The Presidential Administration of Ukraine claims that the plan consists of mutual compromises on both the Russian and Ukrainian sides, which is meant to nullify the deepening of the Russian-Ukrainian conflict in the coming months.
One of the provisions may conditionally be called ‘two for two’, say diplomatic sources who spoke with Hromadskoe.
For example, in the first point, Russia is asked to repeal a decree which provides for the recognition of passports and other documents issued by both the Donetsk and Lugansk People’s Republics. In turn, Ukraine would guarantee all residents of the territories of the Donbass the right to Ukrainian passports and other forms of identification.
According to the second point, Ukraine must repeal its decision to economically block specific regions of the Donetsk and Lugansk oblasts (regions), and Russia, in turn, must return ‘nationalized’ enterprises to their owners.
Western diplomats believe that Macron is trying to relaunch the Minsk process from the beginning.
“Paris is trying to start from the beginning, in order not to end up in a Donbass dead-end. The White House is trying to do this as well. This is needed in order to liberate more space and make negotiations with Putin on Syria and terrorism more possible.
Diplomatic sources told Hromadskoe that the Macron Plan, as a concrete, original document consisting of a specific number of points and plans, does not exist. Macron, like Hollande, is aiming to force both sides to observe the tenets of the Minsk agreements.
“This doesn’t mean that there are no new decisions,” say diplomats. But the Minsk agreements remain the basis for the French President’s policy in Ukraine.
Despite the absence of a global plan, there is a new ‘Macron method’ concerning the participation of France in the Normandy Four (format). Diplomats explain that the novelty of the method can be found in its dynamic nature, its political will, its pragmatism and desire to achieve a clear and obvious set of goals.
“Macron’s style is wildly different from that of his predecessor. He is more realistic and pragmatic,” said Florent Parmentier, a professor at the Higher School of Political Studies in Paris to Hromadskoe in an interview.
French journalists who follow the issue have also noted Macron’s enthusiasm and charisma.
“Macron depends on his charisma and dynamic nature… he hopes that enthusiasm and impatience will be enough in order to achieve progress with the old methods,” explained Benoit Vitkine, a journalist from Le Monde newspaper.
“We wants to more actively bring in the OSCE – not only as a force which will control and patrol the observance of a potential ceasefire, but as a separate institution in negotiations so that the sides of the conflict – Russia, the DPR and Ukraine – will not be able to place responsibility on one another for the breaking of the ceasefire,” explains Vitkine.
In these circumstances, the journalist is sure that Macron will implement a policy of ‘taking small steps’.
Diplomats believe that that there is no reason to over-exaggerate the abilities of Macron to resolve the Donbass issue.
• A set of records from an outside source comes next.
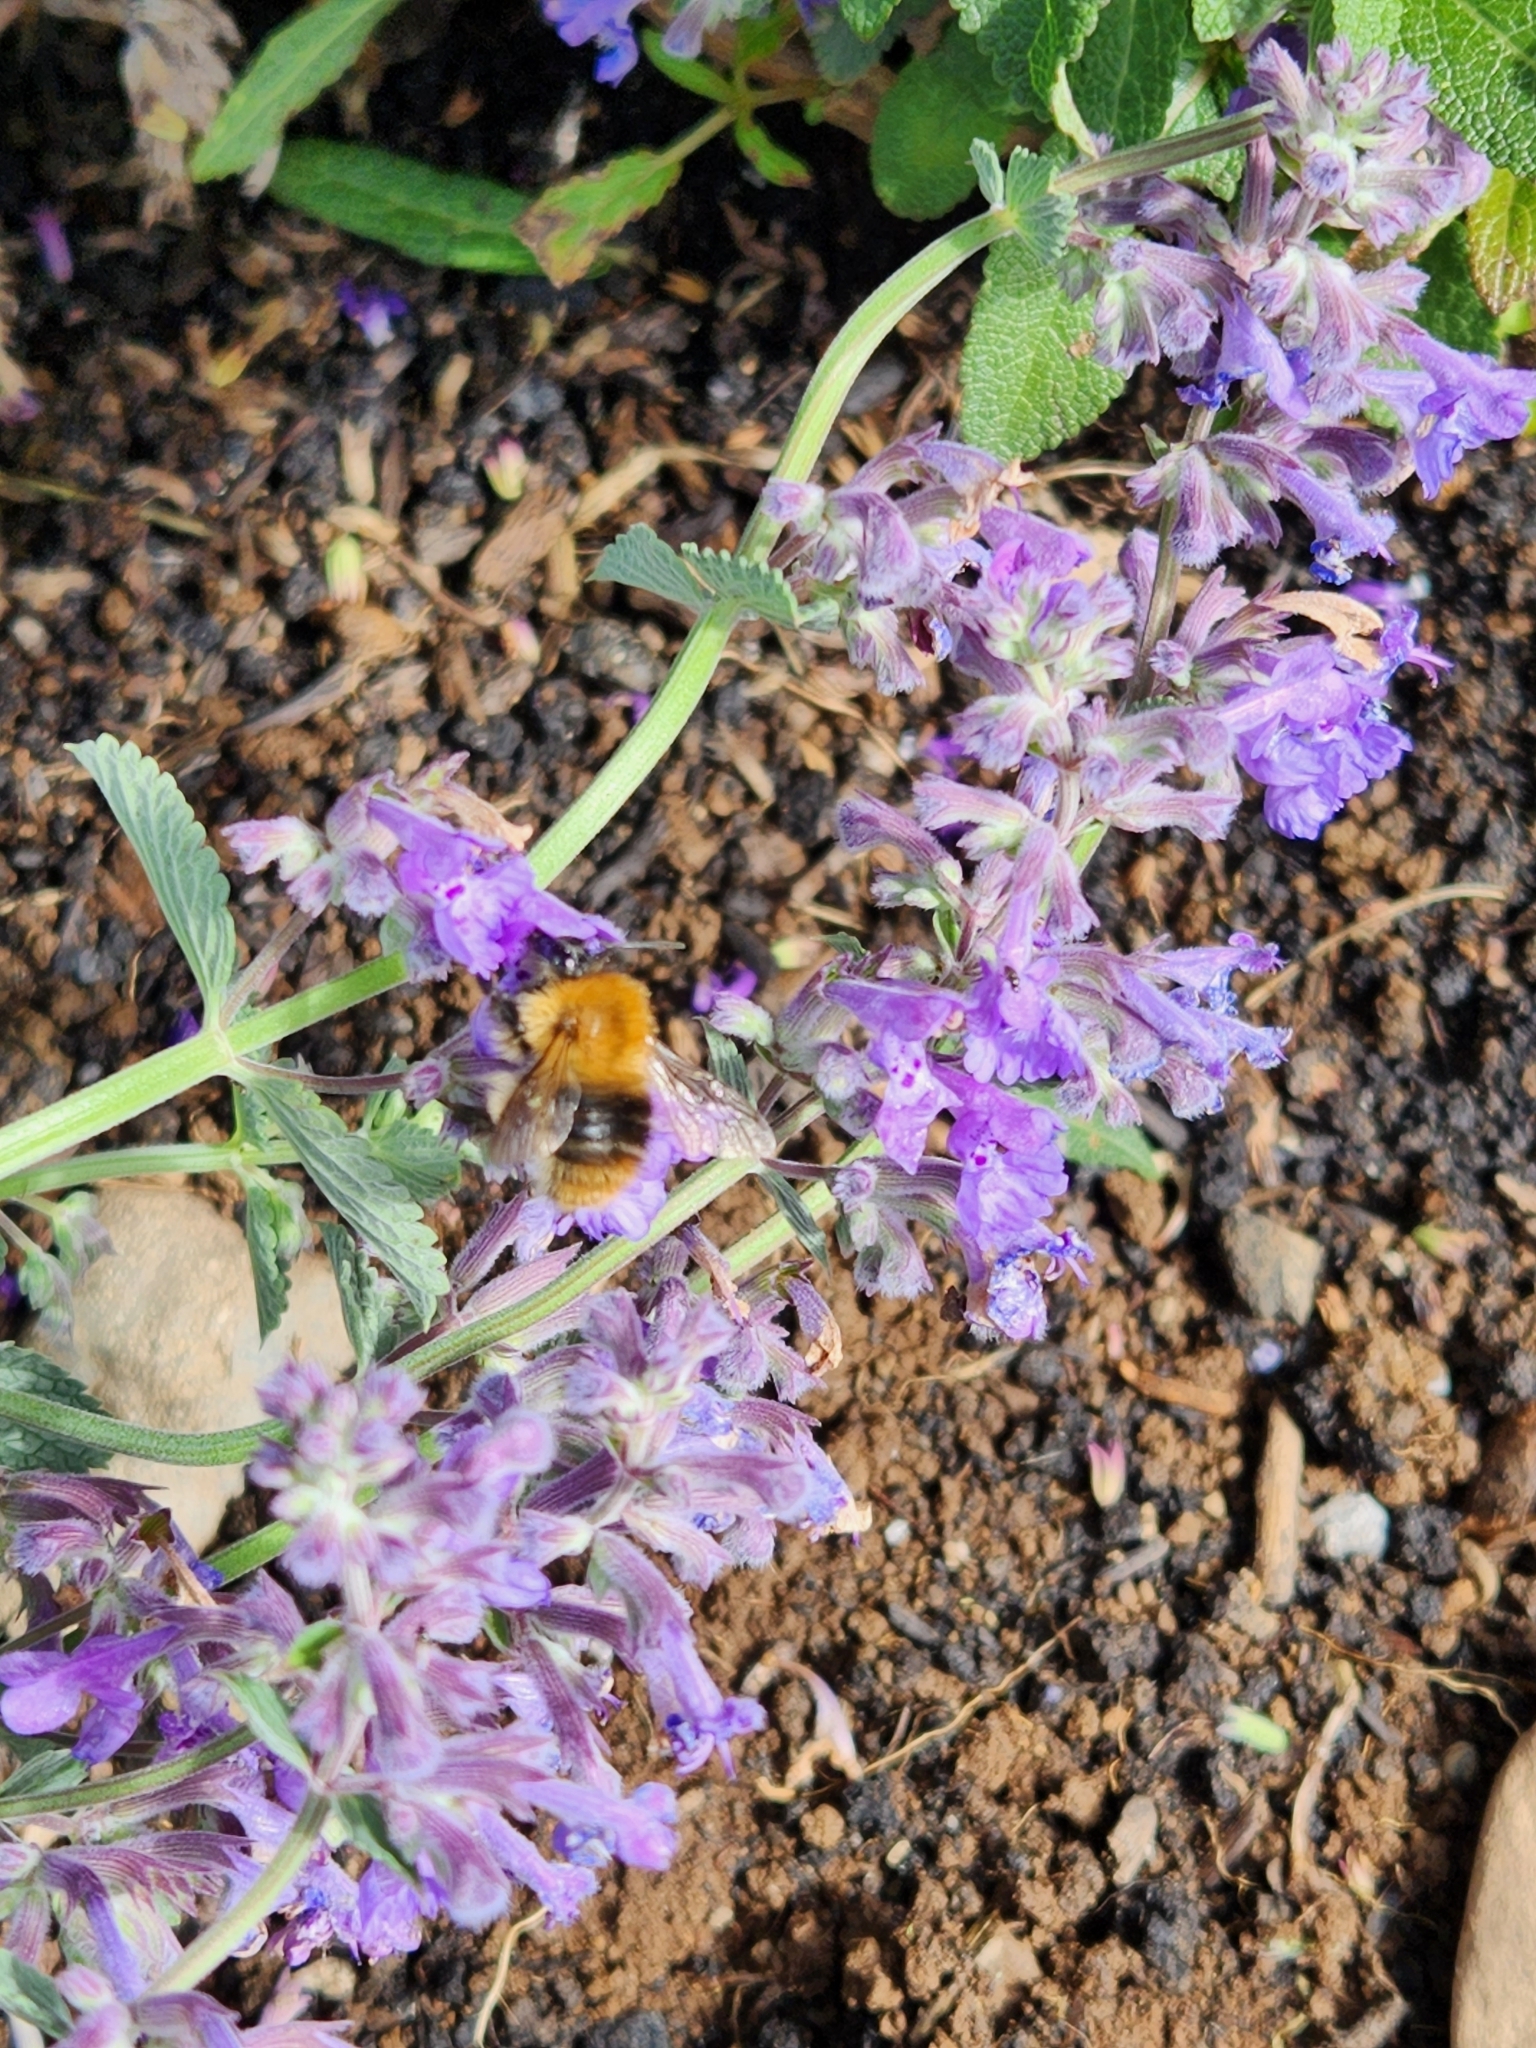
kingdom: Animalia
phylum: Arthropoda
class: Insecta
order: Hymenoptera
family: Apidae
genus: Bombus
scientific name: Bombus pascuorum
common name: Common carder bee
The policy of the current French President on Ukraine will continue to be the policy of the former president – it will not contradict it in anyway.
However, the absence of an all-powerful Macron plan, which would be able to solve the conflict in Donbass, should not be the basis for any pessimism.
The long-term plans of Macron are more ambitious than those of his predecessor, believes Aleksandr Melnik, an international lecturer who teaches geopolitics in a number of French business schools.
“He won’t act like a fireman, which tries to cordon off the perimeter of the fire. He would prefer to find solutions to conflicts in the renewal of the European community and society at large, in a sort of renaissance based on the values of freedom, democracy and rights.”